Set task A: Using the text on positional one-hot encoding, explain why the columns argument is NULL at first.
Set task B: Reproduce the passage of the one-hot encoding text from "A character string that" to "steps (if any)." word for word.

Text:
[start]

Positional One-Hot encoding of Tokens

Description

step_sequence_onehot() creates a specification of a recipe step that will take a string and do one hot encoding for each character by position.

Usage

step_sequence_onehot(
  recipe,
  ...,
  role = "predictor",
  trained = FALSE,
  columns = NULL,
  sequence_length = 100,
  padding = "pre",
  truncating = "pre",
  vocabulary = NULL,
  prefix = "seq1hot",
  keep_original_cols = FALSE,
  skip = FALSE,
  id = rand_id("sequence_onehot")
)

Arguments

recipe

A recipes::recipe object. The step will be added to the sequence of operations for this recipe.

...

One or more selector functions to choose which variables are affected by the step. See recipes::selections() for more details.

role

trained

A logical to indicate if the quantities for preprocessing have been estimated.

columns

A character string of variable names that will be populated (eventually) by the terms argument. This is NULL until the step is trained by recipes::prep.recipe().

sequence_length

A numeric, number of characters to keep before discarding. Defaults to 100.

padding

'pre' or 'post', pad either before or after each sequence. defaults to 'pre'.

truncating

'pre' or 'post', remove values from sequences larger than sequence_length either in the beginning or in the end of the sequence. Defaults too 'pre'.

vocabulary

A character vector, characters to be mapped to integers. Characters not in the vocabulary will be encoded as 0. Defaults to letters.

prefix

A prefix for generated column names, defaults to "seq1hot".

keep_original_cols

A logical to keep the original variables in the output. Defaults to FALSE.

skip

id

A character string that is unique to this step to identify it.

Details

The string will be capped by the sequence_length argument, strings shorter then sequence_length will be padded with empty characters. The encoding will assign an integer to each character in the vocabulary, and will encode accordingly. Characters not in the vocabulary will be encoded as 0.

Value

An updated version of recipe with the new step added to the sequence of existing steps (if any).

Tidying

When you tidy() this step, a tibble is returned with columns terms, vocabulary, token, and id:

terms: character, the selectors or variables selected
vocabulary: integer, index
token: character, text corresponding to the index
id: character, id of this step

Case weights

The underlying operation does not allow for case weights.

[end]

Provided information:
[start]

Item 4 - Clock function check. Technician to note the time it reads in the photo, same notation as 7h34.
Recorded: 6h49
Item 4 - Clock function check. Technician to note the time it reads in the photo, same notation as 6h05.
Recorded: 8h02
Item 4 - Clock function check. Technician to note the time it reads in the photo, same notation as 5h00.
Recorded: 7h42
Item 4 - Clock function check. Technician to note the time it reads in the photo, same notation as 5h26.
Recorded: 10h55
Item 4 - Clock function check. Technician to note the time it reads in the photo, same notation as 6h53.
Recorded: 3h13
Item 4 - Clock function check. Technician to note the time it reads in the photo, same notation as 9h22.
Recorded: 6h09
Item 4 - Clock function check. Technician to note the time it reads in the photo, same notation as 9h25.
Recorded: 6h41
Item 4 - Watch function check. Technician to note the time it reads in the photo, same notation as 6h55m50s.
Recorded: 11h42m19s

[end]
[start]

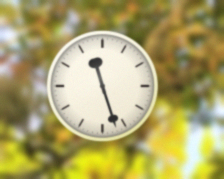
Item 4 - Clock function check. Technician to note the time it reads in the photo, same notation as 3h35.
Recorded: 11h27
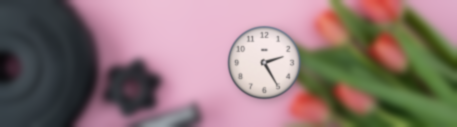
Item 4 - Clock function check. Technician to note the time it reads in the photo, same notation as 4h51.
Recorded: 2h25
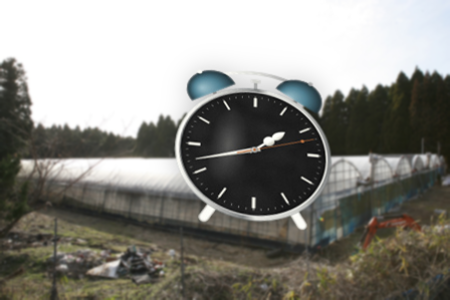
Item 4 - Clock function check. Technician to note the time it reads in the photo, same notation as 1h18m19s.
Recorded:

[end]

Answer A: The columns argument holds variable names that the terms argument fills in later. That only happens when the step is trained by recipes::prep.recipe(), so columns stays NULL until then.

Answer B:
A character string that is unique to this step to identify it.

Details

The string will be capped by the sequence_length argument, strings shorter then sequence_length will be padded with empty characters. The encoding will assign an integer to each character in the vocabulary, and will encode accordingly. Characters not in the vocabulary will be encoded as 0.

Value

An updated version of recipe with the new step added to the sequence of existing steps (if any).